Sites like Newsweek will post an article entitled Why learn Mandarin? China won’t make you speak it with a message about how much people in china who are going to own everything and do everything will be using English for so much of what they do so no one has to worry.

Just in case you were worried about this.

But were you?

I mean, people like what they like, right?

Looking at the less sensationalistic aspects of my recent blog PC LOAD LETTER? What the f**k does that mean [in Chinese]?, it is obvious that there are forces in government that look at what some consider to be the negative impact of  Anglicization of Chinese enough to want to forbid it. Clearly, they want to keep Chinese a being Chinese, in China.

All the article is saying is that the Chinese aren't stupid.

But I think we already knew that, didn't we?

I mean, I know I did. you probably did, too.

The article started with

The data would seem to be in: China is poised to become the world’s economic leader within the next few decades.
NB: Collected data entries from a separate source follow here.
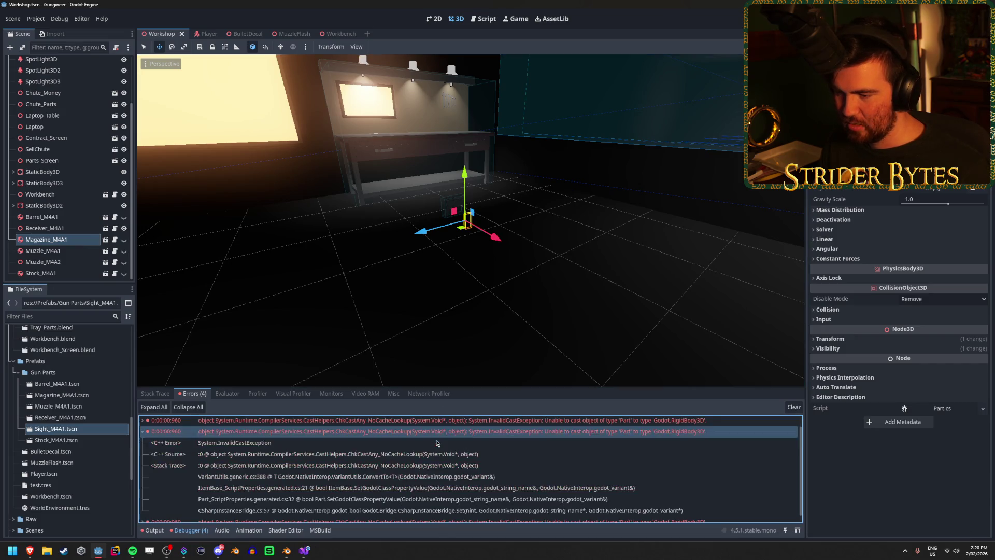
pyautogui.click(328, 439)
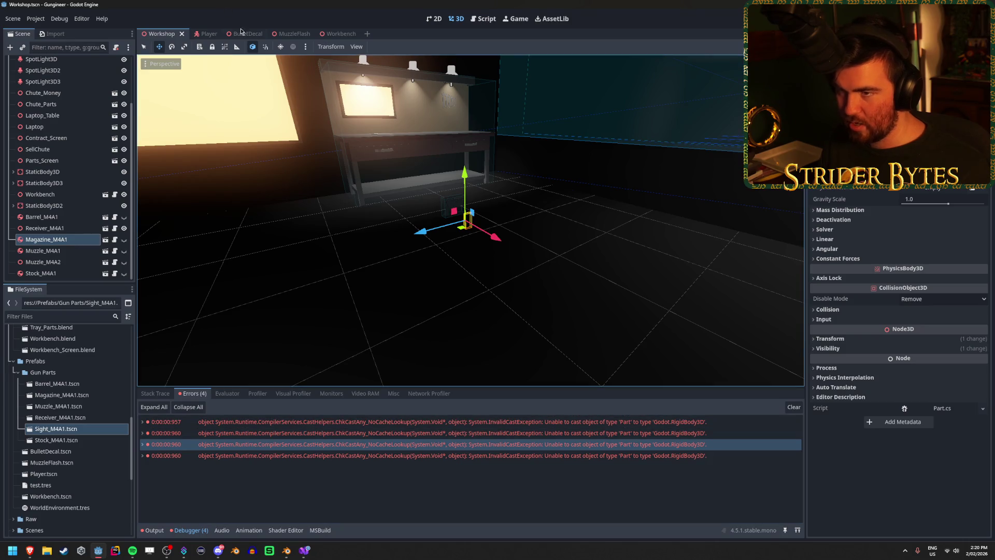
pyautogui.click(305, 550)
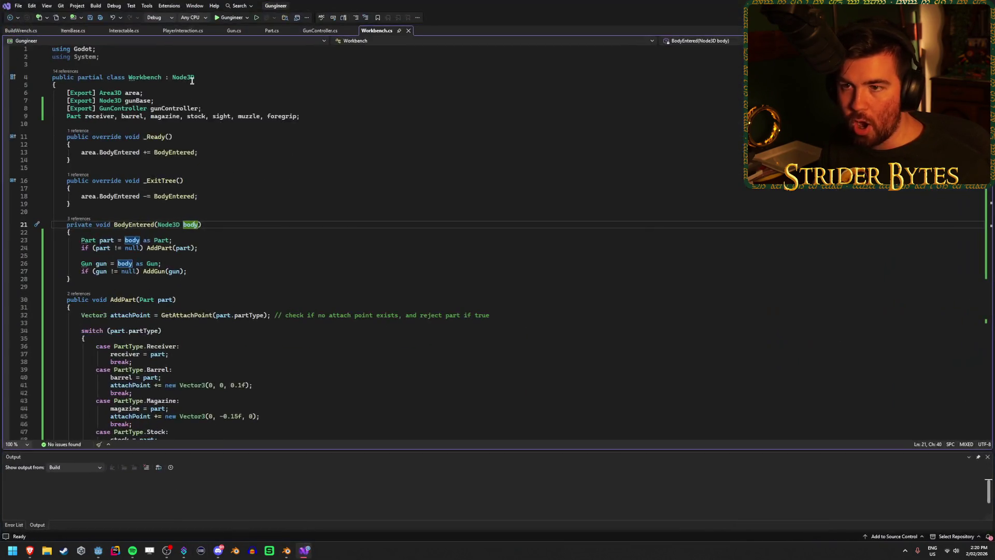
# Compare ItemBase.cs and Interactable.cs, including the Interact method, save, and return to Godot.
pyautogui.click(78, 30)
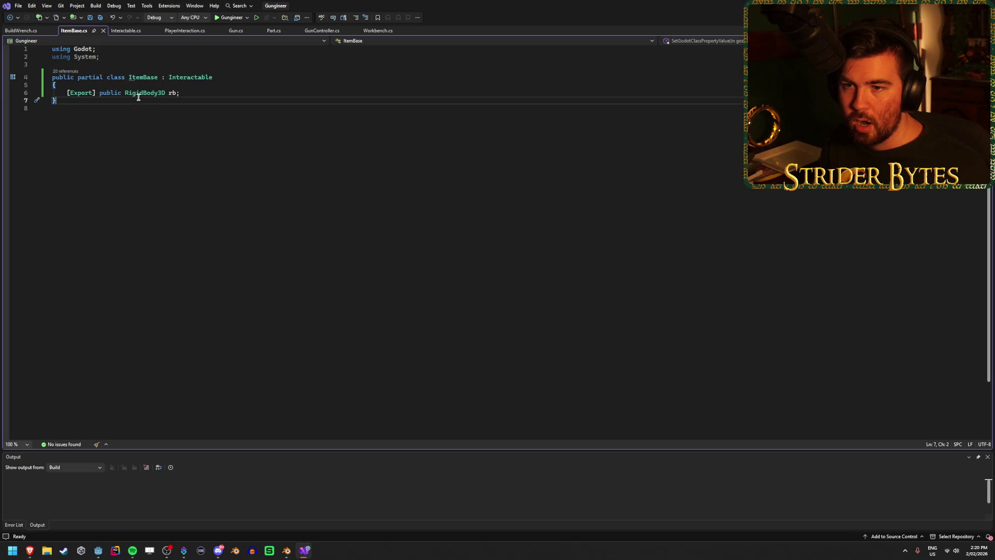
pyautogui.click(125, 31)
pyautogui.press('ctrl+s')
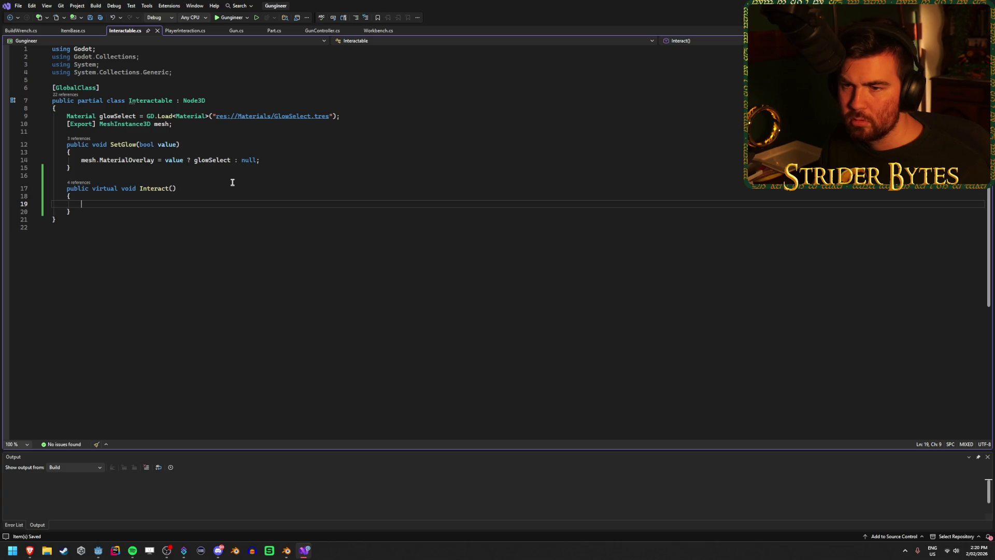
pyautogui.click(232, 184)
pyautogui.click(73, 31)
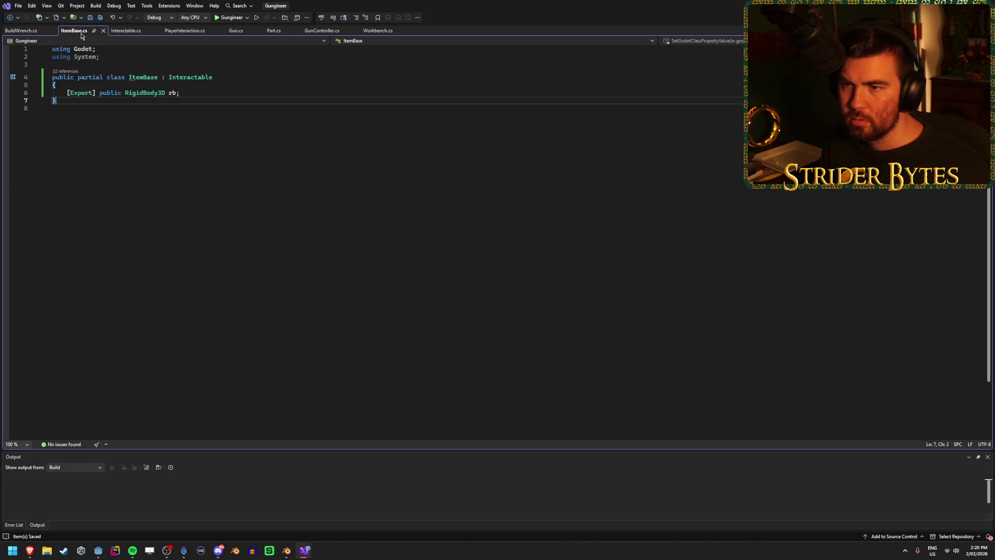
pyautogui.click(126, 31)
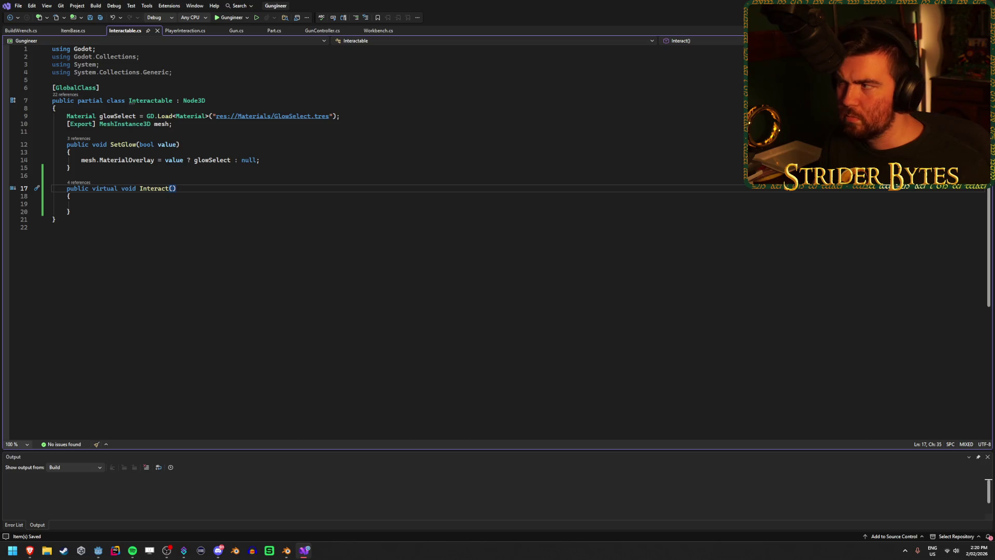
pyautogui.press('alt+Tab')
But there are those under the impression that this will mean a sea change in the world’s linguistic terrain as well. Certainly, any human being who seeks education, influence, or power should be learning Mandarin, right?

Now let's think about this for a minute.

If you want to sell product in China, which is poised to become the world's economic leader and all that, do you think you will understand what they want and what they like if you give them your English products?

Remember the fact that the whole country doesn't speak English. How far will you get trying to convince people to buy your English product? Even ignoring the fact that the government will step in and make you translate it pretty quick anyway, and also fully support the Chinese language via GB18030 compliance and so on....

Some people will need to understand Chinese culture and language and concepts and attitudes in order to put the product or products in a place that makes them attractive and interesting for the market!

So having some smart people choose to not learn Mandarin is great if you want to have everyone grow up so that smarter people in China who learn English can sell products to you and your kids and their kids.

But if you and your children and your grandchildren want to sell products to Chinese people too, then perhaps you may want some of those English speaking kids to be as smart as those Chinese speaking kids that are learning English.

And perhaps they could read a little less Newsweek, if architected ignorance and catering to xenophobia is going to be their best contribution....

John Cowan on 18 Jan 2011 9:52 AM:

Traders do better if they speak the customer's language(s).  That's probably why the Dutch, whose empire was specifically about trade and not about settlement or la mission civilisatrice, didn't end up with any Dutch-speaking ex-colonies.

Raymond Chen - MSFT on 18 Jan 2011 12:44 PM:

That article is pretty funny. "Sure English has verb conjugation, but it's not that hard really", conveniently ignoring the twenty-five bajillion English verb tenses/moods/aspects.

Cheong on 18 Jan 2011 5:58 PM:

I think you'll learn it if you need it.

My father had lived in Korea for 5+ years to trade. And from what I learnt afterwards (I was about 6 years old so didn't bother to ask this kind of thing), when he go there, he can't even speak Korean. Yet 1 year later, he can manage to do the negotiation himself.

So although it's better to prepare earlier than regert later, I think if you really need to use it, you can learn it fast enough.